::: Available data :::
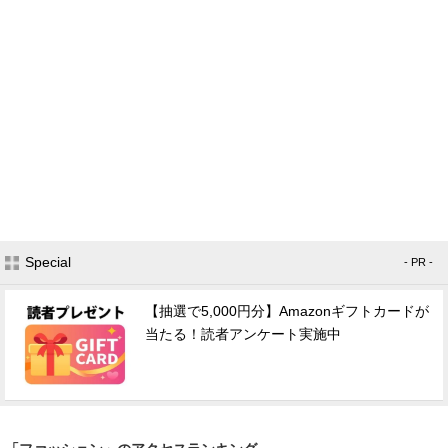
Special
- PR -
【抽選で5,000円分】Amazonギフトカードが
当たる！読者アンケート実施中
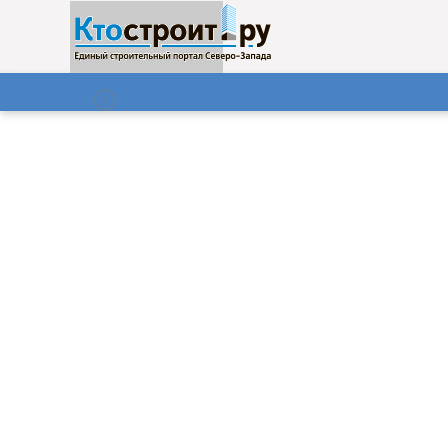
О нас
Газета
08.08.2026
:::
### Action item
Retype all text lines in the listing verbatim, omitting the picture entries.

### Solution below
Special
- PR -
【抽選で5,000円分】Amazonギフトカードが
当たる！読者アンケート実施中
О нас
Газета
08.08.2026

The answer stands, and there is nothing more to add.